Coronavirus Relief Bill: What Will It Mean for the Economy and Markets?

We continue to encourage investors to remain disciplined to their long-term investment strategy so they can participate fully in the eventual market rebound.

March 27, 2020

In an effort to help stabilize households and businesses amid the COVID-19 pandemic, Congress passed a roughly $2 trillion stimulus intended to aid struggling businesses, boost unemployment benefits and provide direct payments to individuals. President Donald Trump signed the bill into law on Friday, March 27, 2020.

Let’s take a look at the main provisions of the package and what impact they may have on the economy and markets.

The CARES Act: Main Provisions

Financial Assistance to Individuals: Americans will receive a check in the amount of $1,200, for individuals, up to $2,400 for couples and $3,000 for a family of four. The payments will be phased out based on income levels.

Extended Unemployment Insurance Program: Adds $600 per week to normal state benefits for up to four months and provides an extra 13 weeks of benefits. It expands eligibility to freelancers and gig economy workers as well.

Payroll Taxes: The measure allows for employers and self-employed individuals to defer payroll tax, requiring half to be paid by the end of 2021 and the other half by 2022.

Small Business Loans: $350 billion in loans for small businesses impacted by the virus. Companies with 500 or fewer employees could tap up to $10 million each in forgivable small business loans to keep paychecks flowing.

Federally Guaranteed Loans: This provision will provide eight weeks of assistance for qualifying employers who maintain payroll. Those who meet requirements would have costs such as utilities, mortgage interest and rent forgiven.

Hospitals and Health Care Funding: $240 billion would be set aside in additional emergency appropriations to fight the virus and shore up safety net programs.

Industry: $500 billion proposal to provide loans to distressed companies, with $50 billion in loans for passenger air carriers. Limitations on executive pay and retirement have been placed on businesses who accept the loans and loan guarantees.

State and Local Funding: $150 billion to address spending shortages related to the coronavirus outbreak.

Potential Impact to the Economy

The $2 trillion stimulus package is roughly 10% of U.S. GDP, which is a decent offset to many of the forecasts for second quarter U.S. GDP. Together, the new lending facilities announced by the Fed and the stimulus from the Congressional package could channel up to $6 trillion in temporary financing to consumers and firms over the coming months. This should help to support an eventual recovery once the coronavirus outbreak has been brought under control.

The direct payments to individuals will help households stay solvent for the next few weeks. Having said that, the speed at which individuals receive the checks is of paramount importance and not trivial to household solvency. Many low-margin businesses may never recover from this economic hit as demand dries up. The stimulus will support the economy as it recovers from the sudden stop it experienced, but cannot reverse the downturn in the second quarter.
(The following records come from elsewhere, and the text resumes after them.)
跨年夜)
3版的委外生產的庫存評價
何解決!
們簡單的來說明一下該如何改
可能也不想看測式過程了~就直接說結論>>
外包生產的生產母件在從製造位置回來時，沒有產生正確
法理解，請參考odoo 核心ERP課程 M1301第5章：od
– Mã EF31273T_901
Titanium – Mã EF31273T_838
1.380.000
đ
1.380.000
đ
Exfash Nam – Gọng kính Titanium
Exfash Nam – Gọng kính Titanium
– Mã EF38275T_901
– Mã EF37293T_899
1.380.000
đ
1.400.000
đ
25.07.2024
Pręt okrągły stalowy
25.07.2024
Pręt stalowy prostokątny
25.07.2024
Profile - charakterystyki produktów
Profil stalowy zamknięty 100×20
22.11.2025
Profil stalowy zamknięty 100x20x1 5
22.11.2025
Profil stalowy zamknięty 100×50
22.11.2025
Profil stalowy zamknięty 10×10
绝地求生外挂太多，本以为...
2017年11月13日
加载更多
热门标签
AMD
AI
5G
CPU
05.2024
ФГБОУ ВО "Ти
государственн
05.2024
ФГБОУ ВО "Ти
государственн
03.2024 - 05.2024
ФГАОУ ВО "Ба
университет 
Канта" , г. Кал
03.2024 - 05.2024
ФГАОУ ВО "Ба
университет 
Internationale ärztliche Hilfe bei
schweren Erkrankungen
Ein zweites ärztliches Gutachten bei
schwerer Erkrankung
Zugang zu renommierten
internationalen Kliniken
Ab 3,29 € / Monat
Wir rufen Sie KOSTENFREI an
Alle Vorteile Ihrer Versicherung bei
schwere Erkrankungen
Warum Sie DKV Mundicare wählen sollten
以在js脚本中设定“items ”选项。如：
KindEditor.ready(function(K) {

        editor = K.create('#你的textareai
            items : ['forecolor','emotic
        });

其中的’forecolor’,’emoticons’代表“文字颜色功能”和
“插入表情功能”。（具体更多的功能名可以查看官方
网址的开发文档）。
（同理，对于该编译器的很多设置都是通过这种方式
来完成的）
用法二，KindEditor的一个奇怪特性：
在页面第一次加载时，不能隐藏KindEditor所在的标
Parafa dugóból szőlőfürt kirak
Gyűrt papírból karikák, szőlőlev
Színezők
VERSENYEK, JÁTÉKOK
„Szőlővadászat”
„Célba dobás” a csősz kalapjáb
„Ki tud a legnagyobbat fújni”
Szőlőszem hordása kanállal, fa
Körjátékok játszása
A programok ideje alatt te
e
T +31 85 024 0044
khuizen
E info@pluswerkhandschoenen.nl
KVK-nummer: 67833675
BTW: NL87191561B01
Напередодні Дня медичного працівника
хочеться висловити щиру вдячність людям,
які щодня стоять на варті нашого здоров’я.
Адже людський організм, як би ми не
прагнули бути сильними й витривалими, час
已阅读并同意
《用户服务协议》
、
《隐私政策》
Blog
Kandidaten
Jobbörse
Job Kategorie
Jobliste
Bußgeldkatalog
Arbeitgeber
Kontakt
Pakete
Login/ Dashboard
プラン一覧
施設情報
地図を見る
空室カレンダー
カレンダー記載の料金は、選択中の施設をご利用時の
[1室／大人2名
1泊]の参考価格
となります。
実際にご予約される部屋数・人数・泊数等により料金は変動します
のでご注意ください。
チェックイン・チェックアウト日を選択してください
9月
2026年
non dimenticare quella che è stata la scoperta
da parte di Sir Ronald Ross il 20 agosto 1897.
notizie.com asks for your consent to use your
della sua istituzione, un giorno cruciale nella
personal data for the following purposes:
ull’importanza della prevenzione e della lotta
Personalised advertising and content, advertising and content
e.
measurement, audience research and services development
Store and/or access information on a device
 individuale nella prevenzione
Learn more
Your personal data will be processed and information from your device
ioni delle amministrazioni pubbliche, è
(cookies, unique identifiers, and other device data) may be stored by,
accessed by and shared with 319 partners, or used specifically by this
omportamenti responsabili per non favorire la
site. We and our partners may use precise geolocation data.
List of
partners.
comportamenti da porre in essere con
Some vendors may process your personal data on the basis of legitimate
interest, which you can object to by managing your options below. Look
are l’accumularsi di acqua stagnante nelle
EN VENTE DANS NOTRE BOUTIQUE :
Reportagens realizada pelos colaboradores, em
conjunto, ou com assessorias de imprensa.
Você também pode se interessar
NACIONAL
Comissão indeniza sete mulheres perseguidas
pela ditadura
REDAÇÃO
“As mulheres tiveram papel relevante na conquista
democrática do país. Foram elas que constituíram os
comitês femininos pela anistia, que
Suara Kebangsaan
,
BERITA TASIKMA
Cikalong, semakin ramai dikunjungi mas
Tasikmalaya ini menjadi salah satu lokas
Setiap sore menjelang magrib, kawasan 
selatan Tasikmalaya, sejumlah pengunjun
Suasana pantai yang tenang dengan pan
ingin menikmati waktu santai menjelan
What it May Mean for the Markets

The fiscal stimulus has certainly provided a tailwind for equities in recent days. U.S. stocks delivered the fastest rally in nine decades, with the S&P 500 surging 18% from Tuesday through Thursday. The S&P 500 gave back some of those gains on Friday, but delivered its best week in 11 years. The index remains 25% off its February high.

Equity markets clearly see this package as a bridge to the eventual expansion. We still expect more volatile days ahead, as economic data comes in with a lag. The next hurdles for the market will be the release of unemployment numbers and earnings reports. We were provided with a quick glimpse into current economic conditions with Thursday’s weekly jobless claims, which increased by 3.3 million. While this number exceeded expectations, there are now measures in place to aid the unemployed and to help small business potentially rehire those who lost their jobs.

Although this fiscal package will help with the temporary downturn and provide assistance to those who need it, we believe an eventual economic recovery cannot truly gain traction until the virus is under control. But as history shows us, equity markets often see through to the other side and rebound ahead of the economy. While we can never time a market bottom, we are starting to see some signs of thawing in parts of the fixed income markets, such as a tightening of credit spreads and improved liquidity in the municipal bond market. This suggests a bottoming process may be underway. We continue to encourage investors to remain disciplined to their long-term investment strategy so they can participate fully in the eventual market rebound.